Across the country, they started laughing at him hard. This is fairly new in the general media-scape and politically dangerous for the man. The slogan from his tourism promotion days, “where the bloody hell are you?”, has been having a run across all media, likewise, his Q&A crack at the Victorian Police Commissioner who skived off for dinner during a bushfire crisis. Also heard this one about Scott’s resort holiday: He’s been heavily using the kid’s pool, something about the idea of “shallow” and making a big splash had more appeal than doing hard work over in the big pool.

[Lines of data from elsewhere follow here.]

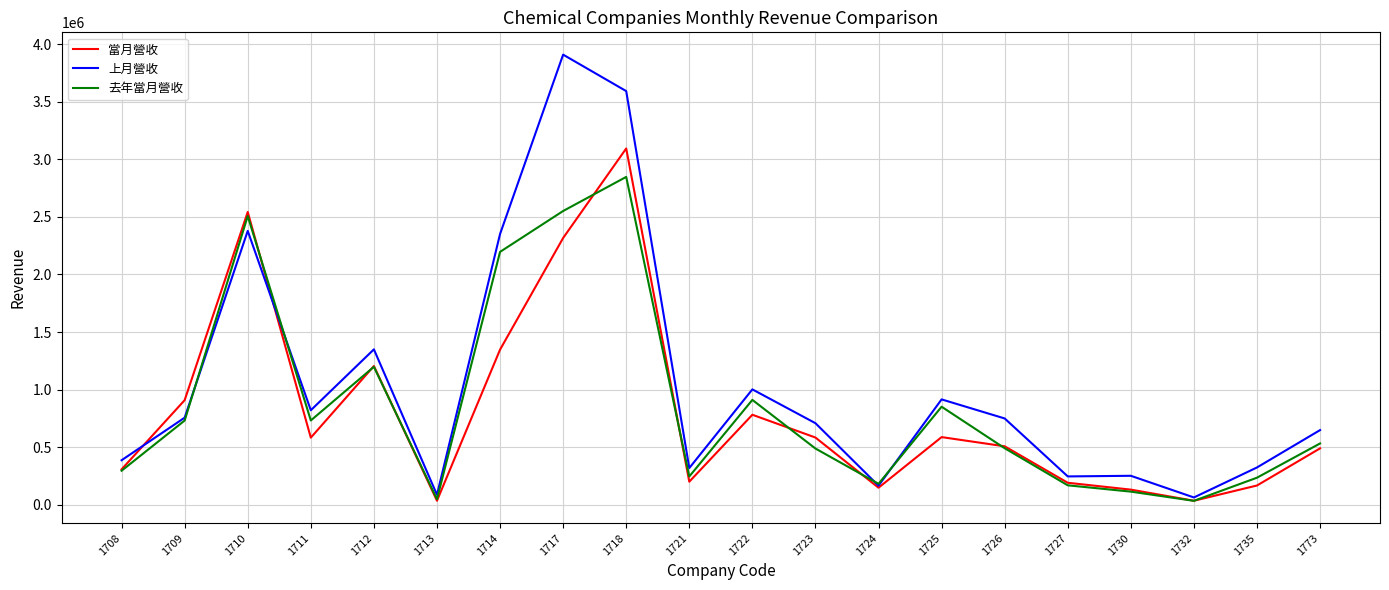

Rank the series by their maximum value, from lowest to highest.

去年當月營收, 當月營收, 上月營收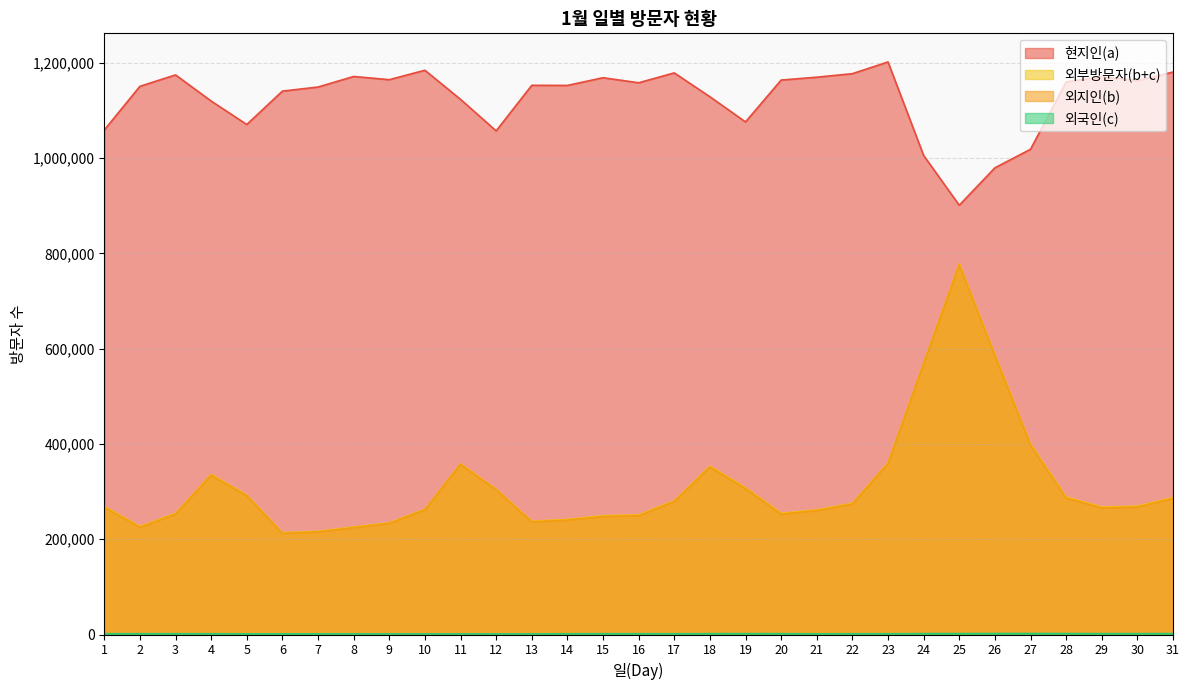

True or false: 외부방문자(b+c) and 외지인(b) cross at least once.

False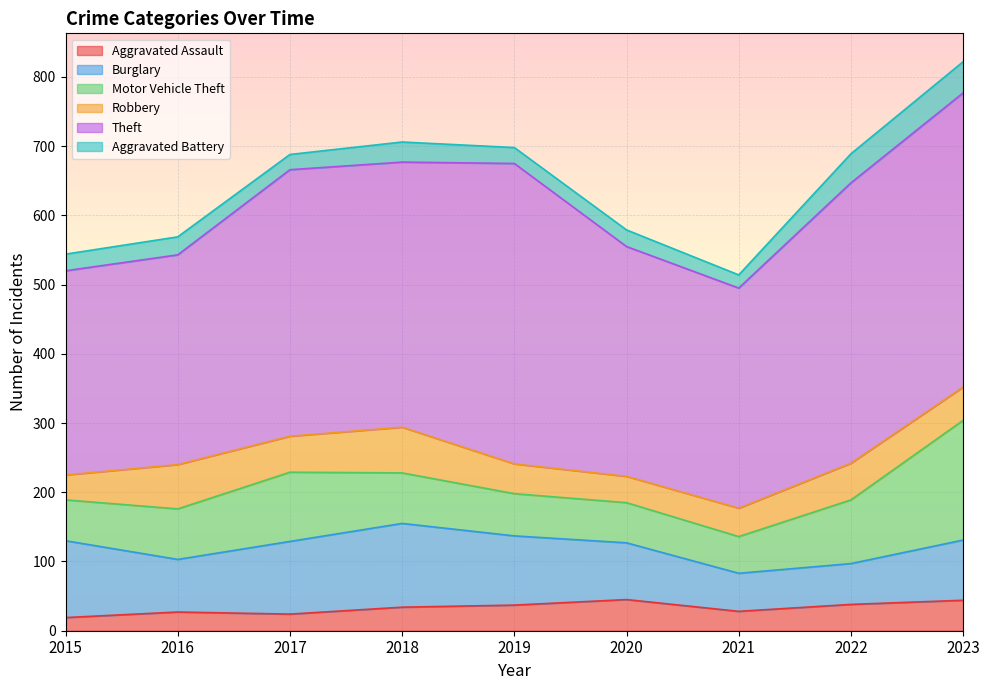

At which category does Robbery reach its first local peak?

2016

A marketing man under fire has to think of something quickly. Might that something be something like a Big Program against climate change? The Earth and the air are demanding it, and many citizens who might have been reassured at election time that bad things would not happen could be reassessing that. If the New South Wales Liberals peering through smoke are seeing what might have to be done and votes are in it, maybe it is a moment to take on the deniers in the party — get something from the fraught climate summit just ended at Madrid, step up with a new plan on emissions and offer some money — that might be a good trick to start off the New Year.
How simple is that?
Footnote from the writer: Normally I can’t offer personal views but the cant-detector is objecting to the exemption-from-everything being proclaimed for family holidays. I do recall doing some serious international journalism with the Australian public in mind, nothing anywhere as vital as running the country, but going off on a two-day job that blew up like a bushfire and getting back a week later. It had to be explained to the children that it can be good for them to learn what is going on; you make up the holidays once able. I do recall myself feeling somewhat duty-bound and cannot help feeling that if it was really in his heart to be with the people, not just perform before them, this would have been the time to stay around.
Media editor Dr Lee Duffield is a former ABC foreign correspondent, political journalist and academic.